October 11th, 2008 by Lynn

What makes a useful and productive parent-teacher conference? Most schools offer two or more conferences each year where parents and teachers meet to discuss the progress, or lack of progress, students are making. It has gone on for so long it has become a tradition for many parents and teachers. As it turns out, however, a simple visit to talk over a child’s performance has more to it than meets the eye. For instance, the conversation is shortened by the fact that many parents want to visit and teachers often have a line of parents waiting. Sometimes the conference is a bit hurried. It is also the case that quite often the parents whom teachers want most to talk to often do not come. These are the parents whose children have some difficulty with school or parents who had difficulty themselves. They are busy, they feel awkward and perhaps embarrassed, and they might feel they will need to apologize for their children for something they have done or work they have not achieved. Sometimes those who don’t come are from different cultures or ethnically different from teachers and feel awkward communicating in a language they are less familiar with.

Of course it is very important for parents and teachers to communicate about children’s education. But, in addition, much of the time parents want to talk about things that are not on a teacher’s list. Teachers feel obligated to address grades, tests, attendance, and etc. all of which are important. Parents want those too but also often want to discuss children’s social abilities, self concept or esteem, and other emotional qualities. These are usually saved to last and if a discussion is had about them at all, many parents report the conversation is often hurried and incomplete.
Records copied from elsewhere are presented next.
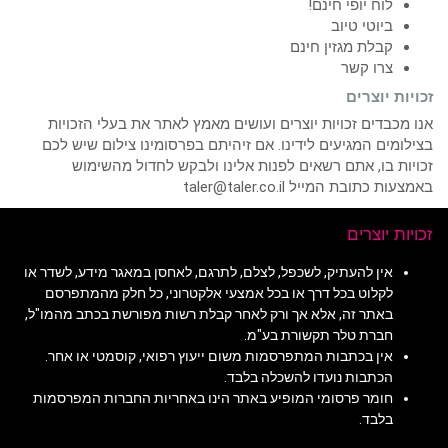
לוח יופי חינם!
ביוטי טיוב
קבלת מגזין חינם
צרו קשר
זכויות יוצרים
אנו מכבדים זכויות יוצרים ועושים מאמץ לאתר את בעלי הזכויות
בצילומים המגיעים לידינו. אם זיהיתם בפרסומינו צילום שיש לכם
זכויות בו, אתם רשאים לפנות אלינו ולבקש לחדול מהשימוש
באמצעות כתובת המייל taler@taler.co.il
זכויות יוצרים
אין להעתיק, לשכפל, לצלם, לתרגם, לאחסן במאגר מידע, לשדר או
לקלוט בכל דרך או בכל אמצעי אלקטרוני, כל חלק מהמתפרסם
באתר זה, אלא אך ורק לאחר קבלת רשות מפורשת בכתב מהמו"ל,
חברת טלר תקשורת בע"מ.
אין בכתבות המתפרסמות משום ייעוץ רפואי, קוסמטי או אחר.
הכתבות נועדו להשכלה בלבד.
חומר פרסומי המופיע באתר הינו באחריות החברות המפרסמות
בלבד.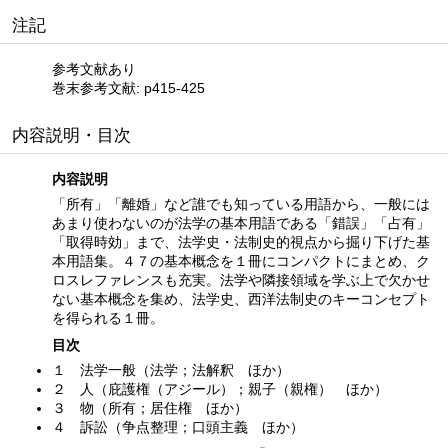
注記
参考文献あり
巻末参考文献: p415-425
内容説明・目次
内容説明
「所有」「離婚」など誰でも知っている用語から、一般には
あまり使わないのが法学の基本用語である「錯誤」「占有」
「取得時効」まで、法学史・法制史的視点から掘り下げた基
本用語集。４７の基本概念を１冊にコンパクトにまとめ、ク
ロスレファレンスも充実。法学や隣接領域を学ぶ上で欠かせ
ない基本概念を集め、法学史、西洋法制史のキーコンセプト
を得られる１冊。
目次
１ 法学一般（法学；法解釈 ほか）
２ 人（庇護権（アジール）；親子（親権） ほか）
３ 物（所有；居住権 ほか）
４ 訴訟（争点整理；口頭主義 ほか）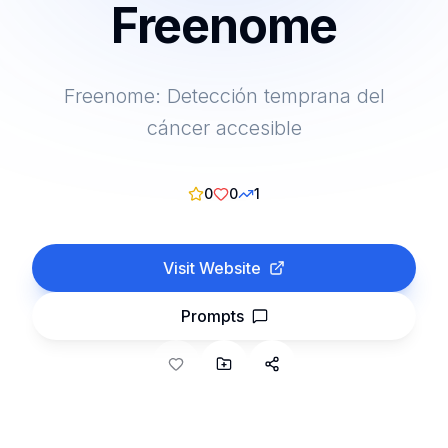
Freenome
Freenome: Detección temprana del
cáncer accesible
0
0
1
Visit Website
Prompts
What then makes a good parent-teacher conference? These conferences are vastly improved if teachers know parents and something about the family of the child who is a student. They are improved if teachers are well organized (which they usually are) and make time for parental concerns. They are improved if the conference is part of an on going relationship which was created at the beginning of the year. They are improved if teachers send an agenda of possible topics in advance and give parents time to prepare for them. They are improved if parents come with specific questions to ask based on the knowledge they have about how the teacher has structured the classroom, the types of learning activities employed by the teacher, and some things about peer relationships their children experience. They are improved if parents leave with more than good or bad feelings but with some constructive ideas about how to organize their families to promote achievement and their children’s success in the future. One way we can all improve our educational system is first to prepare our children for learning and achievement better than many do and to participate in the process better than we often do.

All this takes a bit more time but the positive impact on the child is worth it. When parents do not have time or are willing to arrange and spend the time then there is less positive impact. Teachers are busy as well and confronted with numerous tasks and a lot of work. If parents and teachers give into their pressures, however, the person who does not benefit is, of course, the child. Like I say, “we can do better,” and for the sake of our children and the future of our nation, we need to.